■ TEXT EXTRACT

◇ ◇ ◇ ◇ ◇

Wyndham's literary roots in pulp sci-fi short stories for the US market have never been so obvious, although this story of not-quite cloning anticipates late 20th-century technological developments to dramatic effect. Wyndham had written numerous short stories for US magazines during the 1930s and 1940s, under pseudonyms constructed by mixing variants of his real full name, John Wyndham Parkes Lucas Beynon Harris. The legacy of those stories is abundantly clear in Plan for Chaos, with its combination of hard guys, wisecracking dames and crunchy beatings administered by goons. But, as is noticed in the useful introduction, all this is forced – a fact Wyndham subconsciously admits when having his central character ridiculed as a "Limey" for his inauthentic speech.

The gender politics are of their time: part of the reason that the hive-like jungle colony in Plan for Chaos becomes doomed is the urge of the Identikit women stashed there to settle down and start their own, nuclear, families, rather than riding to an atomic Gotterdämmerung with their leader. And the leader is an essay in Lady Macbeth studies plus racial-purity psychosis: "the Mother", whose name brings proleptic shades of Alien, is running a cloning programme which begins to explain the crew-cuts and blondes. But Mother is also the hero's unhinged über-Aryan aunt, previously presumed lost in the ruins of the Führer-bunker in 1945 Berlin. "Aunt Marta", as she has been incongruously known up until that point, does become more interesting, as the novel hinges upon her breakdown and defeat. From this come the best parts of writing – strangely discursive descriptions of boredom and fear that do not fit the structural architecture of the plot or wooden dialogue.

◇ ◇ ◇ ◇ ◇

■ DATA SEGMENT
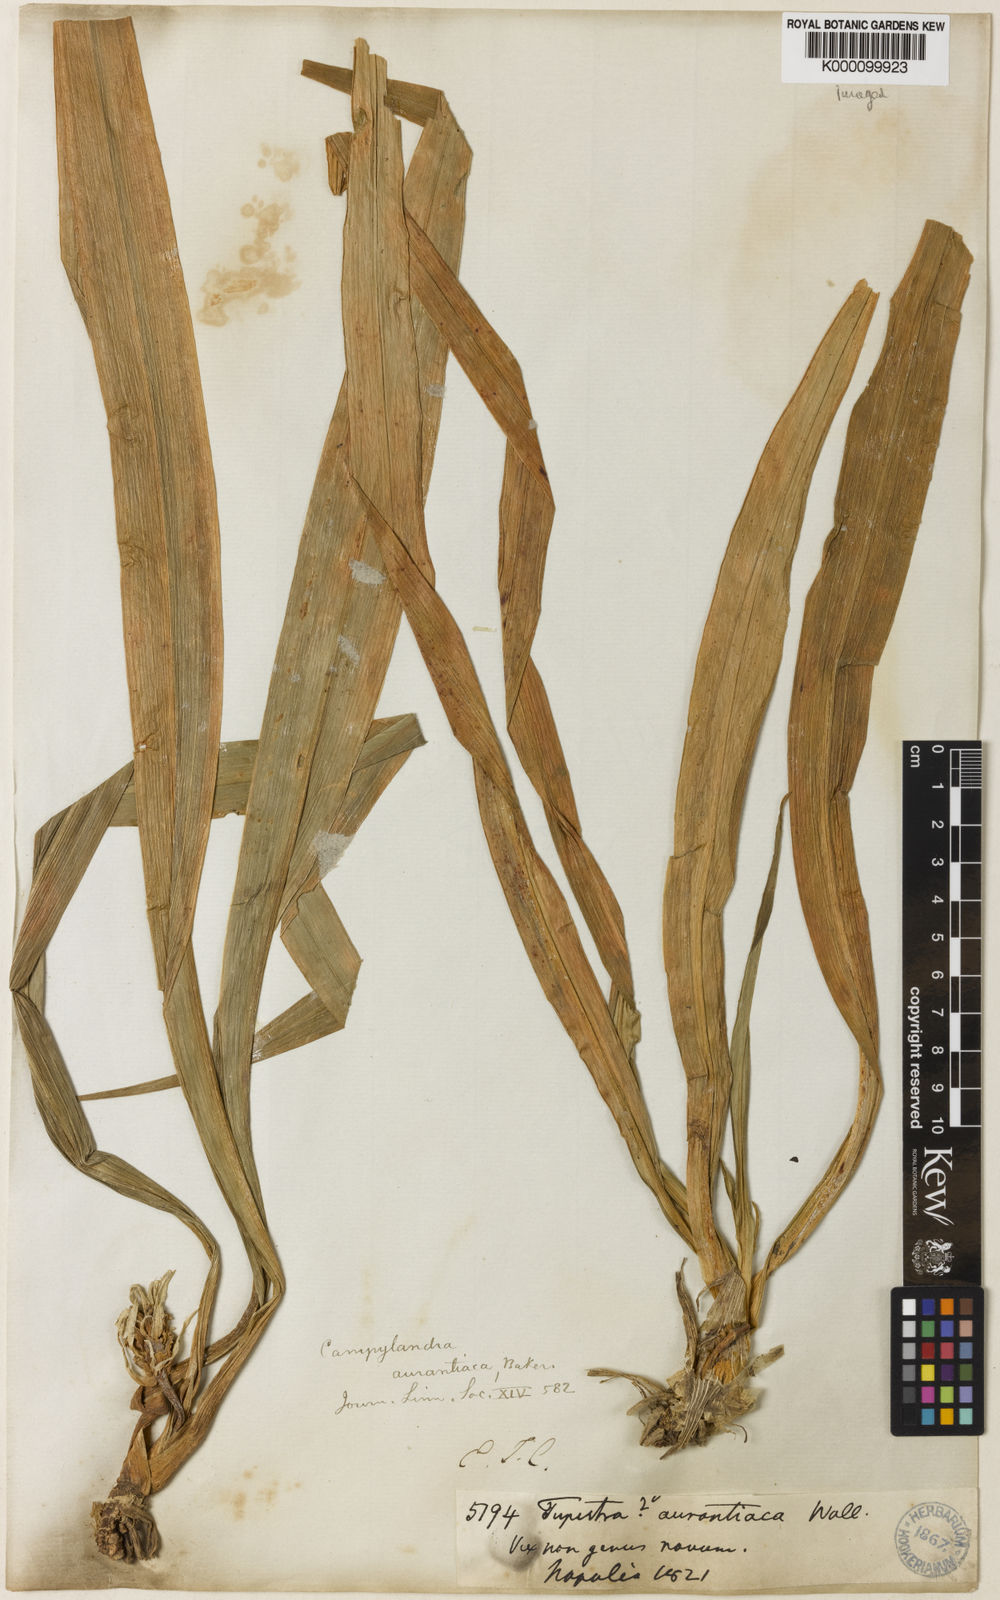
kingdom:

◇ ◇ ◇ ◇ ◇

■ EXERCISE AIM
Output, word for word, everything in the Plan for Chaos review from "Wyndham's literary roots" down to "his inauthentic speech.".

■ FULL ANSWER
Wyndham's literary roots in pulp sci-fi short stories for the US market have never been so obvious, although this story of not-quite cloning anticipates late 20th-century technological developments to dramatic effect. Wyndham had written numerous short stories for US magazines during the 1930s and 1940s, under pseudonyms constructed by mixing variants of his real full name, John Wyndham Parkes Lucas Beynon Harris. The legacy of those stories is abundantly clear in Plan for Chaos, with its combination of hard guys, wisecracking dames and crunchy beatings administered by goons. But, as is noticed in the useful introduction, all this is forced – a fact Wyndham subconsciously admits when having his central character ridiculed as a "Limey" for his inauthentic speech.